I think the Fed tries to play a very powerful convener role to get the right kind of public sector, private sector interaction, to solve problems like this in concert. They’re trying to be a very constructive influencer of solutions.

These big multi-participant problem-solving efforts are, by nature, complicated. And I think in B2B specifically, the problem requires any individual institution to efficiently collect information from an astounding array of primary feeds or primary sources.

And even those sources are changing pretty rapidly in terms of quality and confidence you can have in the data. So the amount of just pinging and assembly that you have to do, with the overlay that this is a global identity problem, it’s not just a US identity problem.

So in the old days when banking was local, knowing your customer was a little more…they lived right next door. Your suppliers lived right next door. Your clients lived right next door.

If you’re even a relatively smaller financial intermediary today, you’re dealing with a staggering array of clients, partners, vendors, et cetera. I’ll stop there. This is really complicated.

Want the Full Episode on Vendor Risk Assessment?

Listen to the full vendor risk assessment podcast episode here.

About Our Guest, Clay Deutsch

Clay Deutsch was Chief Executive Officer of Boston Private Financial Holdings and Boston Private Bank for eight years, responsible for overseeing the strategic management of the Company and its affiliates.

During his tenure, the Company had a $7 billion Private Banking balance sheet, and managed $30 billion of client assets.

He began his career in banking in the 1970s before joining McKinsey & Company in 1980. There, he was a Director, served on the Shareholders Council which manages the Firm worldwide, and was Global Leader of the firm’s Merger Management Practice.

Clay also developed deep experience working with many leading financial institutions, with a particular focus in the private banking, wealth advisory, and wealth management sectors, helping to establish and build McKinsey’s Financial Services practice globally.

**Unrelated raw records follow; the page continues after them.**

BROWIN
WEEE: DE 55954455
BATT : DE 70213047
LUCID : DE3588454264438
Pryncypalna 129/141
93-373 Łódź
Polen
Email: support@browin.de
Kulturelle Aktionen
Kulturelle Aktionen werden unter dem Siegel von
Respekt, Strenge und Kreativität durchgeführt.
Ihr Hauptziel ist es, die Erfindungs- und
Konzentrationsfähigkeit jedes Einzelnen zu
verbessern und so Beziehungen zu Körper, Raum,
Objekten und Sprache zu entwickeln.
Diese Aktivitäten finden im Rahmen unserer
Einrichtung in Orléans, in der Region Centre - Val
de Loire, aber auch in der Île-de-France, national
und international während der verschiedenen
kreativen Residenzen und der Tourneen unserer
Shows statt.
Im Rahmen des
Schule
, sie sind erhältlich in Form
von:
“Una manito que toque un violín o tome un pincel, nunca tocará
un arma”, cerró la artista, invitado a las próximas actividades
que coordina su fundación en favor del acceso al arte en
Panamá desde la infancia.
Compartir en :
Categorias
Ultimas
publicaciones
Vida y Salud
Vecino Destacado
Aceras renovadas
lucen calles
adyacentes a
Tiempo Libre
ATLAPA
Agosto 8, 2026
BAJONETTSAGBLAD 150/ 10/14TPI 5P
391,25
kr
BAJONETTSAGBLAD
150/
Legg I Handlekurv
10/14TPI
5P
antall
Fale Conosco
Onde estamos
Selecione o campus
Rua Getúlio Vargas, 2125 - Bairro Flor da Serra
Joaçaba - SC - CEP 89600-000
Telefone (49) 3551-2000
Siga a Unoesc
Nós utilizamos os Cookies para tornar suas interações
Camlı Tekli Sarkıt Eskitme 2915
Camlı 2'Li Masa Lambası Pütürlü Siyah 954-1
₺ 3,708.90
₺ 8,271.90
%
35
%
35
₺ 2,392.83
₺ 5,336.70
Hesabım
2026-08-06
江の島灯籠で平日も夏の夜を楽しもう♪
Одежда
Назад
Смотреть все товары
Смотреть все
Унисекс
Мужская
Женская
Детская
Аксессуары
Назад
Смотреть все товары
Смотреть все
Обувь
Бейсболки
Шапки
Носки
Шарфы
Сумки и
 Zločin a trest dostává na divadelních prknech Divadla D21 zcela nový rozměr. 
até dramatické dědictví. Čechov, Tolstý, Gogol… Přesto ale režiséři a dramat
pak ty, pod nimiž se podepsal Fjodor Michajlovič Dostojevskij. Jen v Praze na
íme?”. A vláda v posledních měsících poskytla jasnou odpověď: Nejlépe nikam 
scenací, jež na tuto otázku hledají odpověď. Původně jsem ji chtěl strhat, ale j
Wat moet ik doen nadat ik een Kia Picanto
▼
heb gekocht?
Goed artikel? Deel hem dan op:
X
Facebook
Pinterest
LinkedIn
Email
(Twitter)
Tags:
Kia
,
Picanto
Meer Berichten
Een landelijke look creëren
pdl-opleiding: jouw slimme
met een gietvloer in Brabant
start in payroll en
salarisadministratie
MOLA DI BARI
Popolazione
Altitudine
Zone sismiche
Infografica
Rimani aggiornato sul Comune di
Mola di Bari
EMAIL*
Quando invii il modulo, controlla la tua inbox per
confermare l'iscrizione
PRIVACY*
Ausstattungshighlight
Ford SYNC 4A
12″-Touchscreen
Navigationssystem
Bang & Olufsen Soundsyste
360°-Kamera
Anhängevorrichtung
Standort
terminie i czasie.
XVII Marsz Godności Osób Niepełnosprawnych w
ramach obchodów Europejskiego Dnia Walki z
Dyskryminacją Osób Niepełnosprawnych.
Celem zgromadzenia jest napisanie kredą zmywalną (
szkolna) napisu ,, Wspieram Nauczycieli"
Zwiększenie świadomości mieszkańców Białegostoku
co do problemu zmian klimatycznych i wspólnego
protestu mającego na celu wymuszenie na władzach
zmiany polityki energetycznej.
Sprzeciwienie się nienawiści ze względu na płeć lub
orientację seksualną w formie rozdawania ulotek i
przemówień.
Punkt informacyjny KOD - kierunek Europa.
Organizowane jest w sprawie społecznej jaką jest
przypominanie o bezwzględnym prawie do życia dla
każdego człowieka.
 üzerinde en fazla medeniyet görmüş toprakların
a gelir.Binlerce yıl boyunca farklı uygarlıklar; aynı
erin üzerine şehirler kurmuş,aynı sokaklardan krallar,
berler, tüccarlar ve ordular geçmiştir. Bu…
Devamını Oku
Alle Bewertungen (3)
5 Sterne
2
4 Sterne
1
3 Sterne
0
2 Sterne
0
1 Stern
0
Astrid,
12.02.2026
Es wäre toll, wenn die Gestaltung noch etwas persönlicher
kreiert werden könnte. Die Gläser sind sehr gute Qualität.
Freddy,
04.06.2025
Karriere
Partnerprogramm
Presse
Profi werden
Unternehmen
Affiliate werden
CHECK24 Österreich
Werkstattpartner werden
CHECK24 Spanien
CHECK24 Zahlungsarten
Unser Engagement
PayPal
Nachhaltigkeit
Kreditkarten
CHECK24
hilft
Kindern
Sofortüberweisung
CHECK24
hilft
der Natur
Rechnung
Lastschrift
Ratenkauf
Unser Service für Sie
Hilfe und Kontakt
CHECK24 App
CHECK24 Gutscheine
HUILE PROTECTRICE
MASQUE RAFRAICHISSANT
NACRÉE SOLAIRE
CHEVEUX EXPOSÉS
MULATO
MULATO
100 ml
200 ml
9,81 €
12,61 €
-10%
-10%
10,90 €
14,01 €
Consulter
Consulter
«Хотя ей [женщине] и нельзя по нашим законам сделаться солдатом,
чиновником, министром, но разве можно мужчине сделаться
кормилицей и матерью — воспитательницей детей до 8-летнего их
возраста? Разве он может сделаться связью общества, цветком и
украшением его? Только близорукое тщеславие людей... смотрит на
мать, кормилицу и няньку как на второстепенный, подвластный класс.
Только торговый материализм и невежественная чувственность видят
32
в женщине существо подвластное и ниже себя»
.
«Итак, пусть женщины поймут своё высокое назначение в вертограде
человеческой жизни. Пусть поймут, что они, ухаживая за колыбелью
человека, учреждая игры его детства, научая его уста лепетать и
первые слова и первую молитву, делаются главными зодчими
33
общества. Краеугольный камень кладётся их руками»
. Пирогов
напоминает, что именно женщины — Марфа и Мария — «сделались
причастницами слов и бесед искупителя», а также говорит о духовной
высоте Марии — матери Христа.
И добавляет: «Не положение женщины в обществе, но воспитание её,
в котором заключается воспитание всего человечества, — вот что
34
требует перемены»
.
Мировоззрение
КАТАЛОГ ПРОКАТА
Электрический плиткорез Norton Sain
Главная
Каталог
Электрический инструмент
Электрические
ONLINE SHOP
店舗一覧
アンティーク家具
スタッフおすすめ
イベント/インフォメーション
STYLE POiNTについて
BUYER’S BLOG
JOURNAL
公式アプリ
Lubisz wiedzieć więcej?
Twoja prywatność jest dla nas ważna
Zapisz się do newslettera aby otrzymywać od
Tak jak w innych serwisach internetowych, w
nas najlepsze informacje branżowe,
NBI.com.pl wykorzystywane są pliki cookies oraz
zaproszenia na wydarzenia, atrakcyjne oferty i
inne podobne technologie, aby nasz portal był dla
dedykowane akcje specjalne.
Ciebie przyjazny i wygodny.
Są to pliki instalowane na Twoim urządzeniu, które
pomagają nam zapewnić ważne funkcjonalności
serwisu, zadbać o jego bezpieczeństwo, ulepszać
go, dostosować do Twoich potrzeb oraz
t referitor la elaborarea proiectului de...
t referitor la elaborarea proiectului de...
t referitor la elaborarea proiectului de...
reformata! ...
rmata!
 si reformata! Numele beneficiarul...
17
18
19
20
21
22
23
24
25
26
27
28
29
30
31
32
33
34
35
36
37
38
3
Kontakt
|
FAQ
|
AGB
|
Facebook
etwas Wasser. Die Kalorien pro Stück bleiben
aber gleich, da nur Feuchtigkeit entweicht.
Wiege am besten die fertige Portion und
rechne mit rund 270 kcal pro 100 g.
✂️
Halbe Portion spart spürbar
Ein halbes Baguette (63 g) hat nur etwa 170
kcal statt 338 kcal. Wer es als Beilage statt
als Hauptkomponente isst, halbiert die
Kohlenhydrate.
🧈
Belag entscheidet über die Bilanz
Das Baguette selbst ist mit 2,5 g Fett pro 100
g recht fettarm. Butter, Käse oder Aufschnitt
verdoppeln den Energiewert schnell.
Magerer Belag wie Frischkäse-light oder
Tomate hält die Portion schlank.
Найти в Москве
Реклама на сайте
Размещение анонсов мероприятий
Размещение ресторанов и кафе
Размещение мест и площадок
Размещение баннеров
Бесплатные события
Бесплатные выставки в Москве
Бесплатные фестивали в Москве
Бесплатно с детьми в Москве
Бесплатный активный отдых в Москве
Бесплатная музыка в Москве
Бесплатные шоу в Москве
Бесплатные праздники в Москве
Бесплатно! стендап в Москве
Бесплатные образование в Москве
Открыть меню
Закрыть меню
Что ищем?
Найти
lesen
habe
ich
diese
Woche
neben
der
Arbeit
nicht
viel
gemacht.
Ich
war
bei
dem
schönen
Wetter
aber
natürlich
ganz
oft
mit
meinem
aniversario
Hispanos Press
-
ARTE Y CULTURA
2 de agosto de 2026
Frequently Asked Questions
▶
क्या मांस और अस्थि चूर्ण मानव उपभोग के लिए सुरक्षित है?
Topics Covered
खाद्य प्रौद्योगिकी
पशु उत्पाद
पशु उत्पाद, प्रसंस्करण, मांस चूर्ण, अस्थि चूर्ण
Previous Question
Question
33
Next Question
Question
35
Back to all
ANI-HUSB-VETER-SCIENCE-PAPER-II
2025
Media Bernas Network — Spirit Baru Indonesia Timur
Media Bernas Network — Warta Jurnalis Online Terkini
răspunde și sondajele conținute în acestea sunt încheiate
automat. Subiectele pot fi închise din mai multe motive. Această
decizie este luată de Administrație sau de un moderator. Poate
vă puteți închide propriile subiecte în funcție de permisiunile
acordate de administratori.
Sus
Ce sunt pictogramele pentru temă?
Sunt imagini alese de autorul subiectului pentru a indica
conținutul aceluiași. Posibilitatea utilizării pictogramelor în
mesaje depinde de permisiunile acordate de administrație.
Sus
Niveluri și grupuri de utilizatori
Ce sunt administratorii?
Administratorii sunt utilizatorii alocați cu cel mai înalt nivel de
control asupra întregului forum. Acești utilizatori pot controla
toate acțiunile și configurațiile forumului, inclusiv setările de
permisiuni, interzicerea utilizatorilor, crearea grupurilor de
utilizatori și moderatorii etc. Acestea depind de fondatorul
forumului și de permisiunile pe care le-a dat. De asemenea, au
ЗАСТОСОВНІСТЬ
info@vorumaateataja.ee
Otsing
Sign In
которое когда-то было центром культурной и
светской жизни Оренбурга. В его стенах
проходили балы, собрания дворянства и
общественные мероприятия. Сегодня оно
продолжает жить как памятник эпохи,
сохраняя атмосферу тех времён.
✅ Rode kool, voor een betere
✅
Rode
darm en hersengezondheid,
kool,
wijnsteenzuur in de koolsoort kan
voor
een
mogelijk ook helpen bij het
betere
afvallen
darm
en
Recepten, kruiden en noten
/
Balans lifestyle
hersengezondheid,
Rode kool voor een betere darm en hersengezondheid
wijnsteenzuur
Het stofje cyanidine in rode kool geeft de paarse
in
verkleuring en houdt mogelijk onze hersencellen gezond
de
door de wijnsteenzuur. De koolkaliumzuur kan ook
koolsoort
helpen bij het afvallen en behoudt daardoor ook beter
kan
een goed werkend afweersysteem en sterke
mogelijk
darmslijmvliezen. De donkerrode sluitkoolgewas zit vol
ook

He holds a Bachelor of Arts in economics from Brown University and a Masters of Business Administration from the Weatherhead School of Management at Case Western Reserve University.

Clay is a past Trustee of the New York Yacht Club, on the boards of the Courageous Sailing Center and the International Yacht Restoration School, the Board of Overseers of Beth Israel Deaconess Medical Center, and the Massachusetts Insight Financial Services Leadership Council.